What you have to do:
The answer should reproduce the listing below character for character.

* * * *

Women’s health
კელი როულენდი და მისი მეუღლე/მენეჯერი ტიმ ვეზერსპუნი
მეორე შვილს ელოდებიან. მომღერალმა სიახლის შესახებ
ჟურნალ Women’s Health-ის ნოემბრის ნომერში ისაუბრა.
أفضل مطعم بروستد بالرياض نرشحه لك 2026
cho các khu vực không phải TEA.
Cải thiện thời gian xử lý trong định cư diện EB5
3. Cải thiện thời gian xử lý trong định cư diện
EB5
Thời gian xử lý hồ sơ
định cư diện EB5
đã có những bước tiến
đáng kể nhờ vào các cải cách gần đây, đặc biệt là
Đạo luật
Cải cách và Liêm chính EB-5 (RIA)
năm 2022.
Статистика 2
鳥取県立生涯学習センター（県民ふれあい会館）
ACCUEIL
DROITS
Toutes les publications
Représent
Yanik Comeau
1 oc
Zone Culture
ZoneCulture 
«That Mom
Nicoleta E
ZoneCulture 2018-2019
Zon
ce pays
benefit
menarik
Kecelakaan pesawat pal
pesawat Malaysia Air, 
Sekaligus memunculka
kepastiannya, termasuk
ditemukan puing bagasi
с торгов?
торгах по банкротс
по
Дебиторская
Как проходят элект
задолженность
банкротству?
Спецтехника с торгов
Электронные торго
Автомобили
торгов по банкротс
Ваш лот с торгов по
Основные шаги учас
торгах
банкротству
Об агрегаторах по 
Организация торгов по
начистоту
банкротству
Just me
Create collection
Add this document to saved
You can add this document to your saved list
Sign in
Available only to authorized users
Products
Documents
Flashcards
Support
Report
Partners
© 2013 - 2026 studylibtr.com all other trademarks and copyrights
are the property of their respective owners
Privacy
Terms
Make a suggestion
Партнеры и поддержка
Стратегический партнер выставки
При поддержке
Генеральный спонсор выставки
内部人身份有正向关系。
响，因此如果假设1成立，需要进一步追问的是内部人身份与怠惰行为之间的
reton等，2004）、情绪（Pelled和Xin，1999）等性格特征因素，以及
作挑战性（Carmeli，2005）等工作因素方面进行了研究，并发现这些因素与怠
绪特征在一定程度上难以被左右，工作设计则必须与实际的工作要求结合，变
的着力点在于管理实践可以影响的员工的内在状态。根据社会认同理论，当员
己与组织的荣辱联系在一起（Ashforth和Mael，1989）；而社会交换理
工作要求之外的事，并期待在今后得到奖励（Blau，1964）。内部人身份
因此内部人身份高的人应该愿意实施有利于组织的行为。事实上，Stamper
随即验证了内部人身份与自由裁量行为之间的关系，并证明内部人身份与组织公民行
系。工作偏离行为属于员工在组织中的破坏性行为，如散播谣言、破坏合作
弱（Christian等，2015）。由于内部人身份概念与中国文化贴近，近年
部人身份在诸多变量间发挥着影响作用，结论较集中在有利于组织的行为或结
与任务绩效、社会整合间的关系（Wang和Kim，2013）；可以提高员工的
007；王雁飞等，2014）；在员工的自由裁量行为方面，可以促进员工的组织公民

* * * *

Exercise output:
Women’s health
კელი როულენდი და მისი მეუღლე/მენეჯერი ტიმ ვეზერსპუნი
მეორე შვილს ელოდებიან. მომღერალმა სიახლის შესახებ
ჟურნალ Women’s Health-ის ნოემბრის ნომერში ისაუბრა.
أفضل مطعم بروستد بالرياض نرشحه لك 2026
cho các khu vực không phải TEA.
Cải thiện thời gian xử lý trong định cư diện EB5
3. Cải thiện thời gian xử lý trong định cư diện
EB5
Thời gian xử lý hồ sơ
định cư diện EB5
đã có những bước tiến
đáng kể nhờ vào các cải cách gần đây, đặc biệt là
Đạo luật
Cải cách và Liêm chính EB-5 (RIA)
năm 2022.
Статистика 2
鳥取県立生涯学習センター（県民ふれあい会館）
ACCUEIL
DROITS
Toutes les publications
Représent
Yanik Comeau
1 oc
Zone Culture
ZoneCulture 
«That Mom
Nicoleta E
ZoneCulture 2018-2019
Zon
ce pays
benefit
menarik
Kecelakaan pesawat pal
pesawat Malaysia Air, 
Sekaligus memunculka
kepastiannya, termasuk
ditemukan puing bagasi
с торгов?
торгах по банкротс
по
Дебиторская
Как проходят элект
задолженность
банкротству?
Спецтехника с торгов
Электронные торго
Автомобили
торгов по банкротс
Ваш лот с торгов по
Основные шаги учас
торгах
банкротству
Об агрегаторах по 
Организация торгов по
начистоту
банкротству
Just me
Create collection
Add this document to saved
You can add this document to your saved list
Sign in
Available only to authorized users
Products
Documents
Flashcards
Support
Report
Partners
© 2013 - 2026 studylibtr.com all other trademarks and copyrights
are the property of their respective owners
Privacy
Terms
Make a suggestion
Партнеры и поддержка
Стратегический партнер выставки
При поддержке
Генеральный спонсор выставки
内部人身份有正向关系。
响，因此如果假设1成立，需要进一步追问的是内部人身份与怠惰行为之间的
reton等，2004）、情绪（Pelled和Xin，1999）等性格特征因素，以及
作挑战性（Carmeli，2005）等工作因素方面进行了研究，并发现这些因素与怠
绪特征在一定程度上难以被左右，工作设计则必须与实际的工作要求结合，变
的着力点在于管理实践可以影响的员工的内在状态。根据社会认同理论，当员
己与组织的荣辱联系在一起（Ashforth和Mael，1989）；而社会交换理
工作要求之外的事，并期待在今后得到奖励（Blau，1964）。内部人身份
因此内部人身份高的人应该愿意实施有利于组织的行为。事实上，Stamper
随即验证了内部人身份与自由裁量行为之间的关系，并证明内部人身份与组织公民行
系。工作偏离行为属于员工在组织中的破坏性行为，如散播谣言、破坏合作
弱（Christian等，2015）。由于内部人身份概念与中国文化贴近，近年
部人身份在诸多变量间发挥着影响作用，结论较集中在有利于组织的行为或结
与任务绩效、社会整合间的关系（Wang和Kim，2013）；可以提高员工的
007；王雁飞等，2014）；在员工的自由裁量行为方面，可以促进员工的组织公民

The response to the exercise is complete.